I like the lightness of Wicks’ Der Musensohn, and we get a nice little band to support the flighty duo of Thomas Hunt and Paul Dutton in Vivaldi’s Laudamus te. The slightly darker treble of Jeremy Bowyer can be heard in Happy Iphis, shalt thou live with its bell like clarity and confidence (though rather back in the balance in Southwark Cathedral, which is a bit of a pity). In fact, as the notes admit, some of these recordings were made in less than optimum conditions but I have to say it rarely bothered me. As with the preceding it’s a shame that Dutton is rather overpowered by Donald Hunt’s piano in Elgar’s Shepherd’s Song but the conception is good. Daniel Ludford-Thomas makes a good showing in Mary Plumstead’s popular anthem A grateful heart – organist Andrew Shenton breathes with his soloist with registral and tempo sensitivity at all times. Both rise to declamatory strength in Stanford’s A song of wisdom. Michael Criswell is a GP now and I hope he treats his patients with as much sensitivity as he shows towards Schütz’s Be not afraid – purity and grace. Mozart’s Agnus Dei receives a most convincing and tender performance from James Davis and Donald Hunt and Peter Davey cope well with Purcell’s magisterial Evening Hymn – with its attendant difficulties of breath taking, complex divisions and emotional depth. Robin Blaze is a name not unfamiliar now – as one of this country’s leading young counter-tenors he has proved himself to be a musician of acute intelligence and beauty of tone. He was taking great care over articulation even as a boy – Drop, drop slow tears - and commands the charm and sweep for Vaughan Williams’ I got me flowers. Finally and not inappropriately, then, we finish with Paul Dutton, ex-Leeds Parish Church, and one of the leading trebles of his generation along with Andrew Wicks.

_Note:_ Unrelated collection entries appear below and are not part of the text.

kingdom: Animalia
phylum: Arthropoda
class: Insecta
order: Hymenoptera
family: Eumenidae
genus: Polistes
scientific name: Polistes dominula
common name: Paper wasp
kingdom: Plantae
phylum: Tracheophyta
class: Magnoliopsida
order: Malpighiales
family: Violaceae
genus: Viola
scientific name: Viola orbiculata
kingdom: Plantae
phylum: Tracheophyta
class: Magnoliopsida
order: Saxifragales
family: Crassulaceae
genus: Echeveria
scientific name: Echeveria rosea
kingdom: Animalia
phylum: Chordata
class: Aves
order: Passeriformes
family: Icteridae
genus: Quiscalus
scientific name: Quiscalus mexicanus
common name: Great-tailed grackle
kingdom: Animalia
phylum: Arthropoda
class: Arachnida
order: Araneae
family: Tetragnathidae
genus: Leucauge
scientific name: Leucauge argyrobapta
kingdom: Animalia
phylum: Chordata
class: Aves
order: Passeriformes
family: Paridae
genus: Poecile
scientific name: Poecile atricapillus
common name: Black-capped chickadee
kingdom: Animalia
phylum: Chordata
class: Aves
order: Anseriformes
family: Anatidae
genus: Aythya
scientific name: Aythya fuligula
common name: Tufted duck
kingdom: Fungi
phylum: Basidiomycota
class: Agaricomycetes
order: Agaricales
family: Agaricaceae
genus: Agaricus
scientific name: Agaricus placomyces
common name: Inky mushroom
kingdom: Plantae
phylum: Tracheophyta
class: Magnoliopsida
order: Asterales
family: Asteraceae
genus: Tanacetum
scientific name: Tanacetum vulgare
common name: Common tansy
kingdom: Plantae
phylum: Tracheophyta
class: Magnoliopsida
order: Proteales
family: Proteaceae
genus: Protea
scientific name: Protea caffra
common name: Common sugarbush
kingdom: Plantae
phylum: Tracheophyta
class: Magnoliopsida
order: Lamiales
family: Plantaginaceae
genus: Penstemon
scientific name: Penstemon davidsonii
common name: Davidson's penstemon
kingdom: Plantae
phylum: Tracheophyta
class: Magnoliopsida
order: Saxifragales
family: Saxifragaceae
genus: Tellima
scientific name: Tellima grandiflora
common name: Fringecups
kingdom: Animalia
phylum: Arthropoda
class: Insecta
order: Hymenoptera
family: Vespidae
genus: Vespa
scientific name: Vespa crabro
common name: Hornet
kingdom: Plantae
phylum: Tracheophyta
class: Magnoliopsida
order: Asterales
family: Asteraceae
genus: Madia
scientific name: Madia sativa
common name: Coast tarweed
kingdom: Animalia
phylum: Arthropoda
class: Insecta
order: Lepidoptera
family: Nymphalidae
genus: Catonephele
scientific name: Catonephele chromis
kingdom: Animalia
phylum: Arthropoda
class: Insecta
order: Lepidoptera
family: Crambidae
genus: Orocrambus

He essays I know my Redeemer Liveth with great skill, adding some little ornaments along the way (not all of which work but that’s a minor point). He’s accompanied by organ and an unfortunate solo string player but all ears are on Dutton.

As an archive of the trebles of that time this is a charmingly successful disc. Musically quite a bit of ground is covered, and the booklet includes, as well as those biographical notes, pictures of the youthful singers. Oh the haircuts, the haircuts!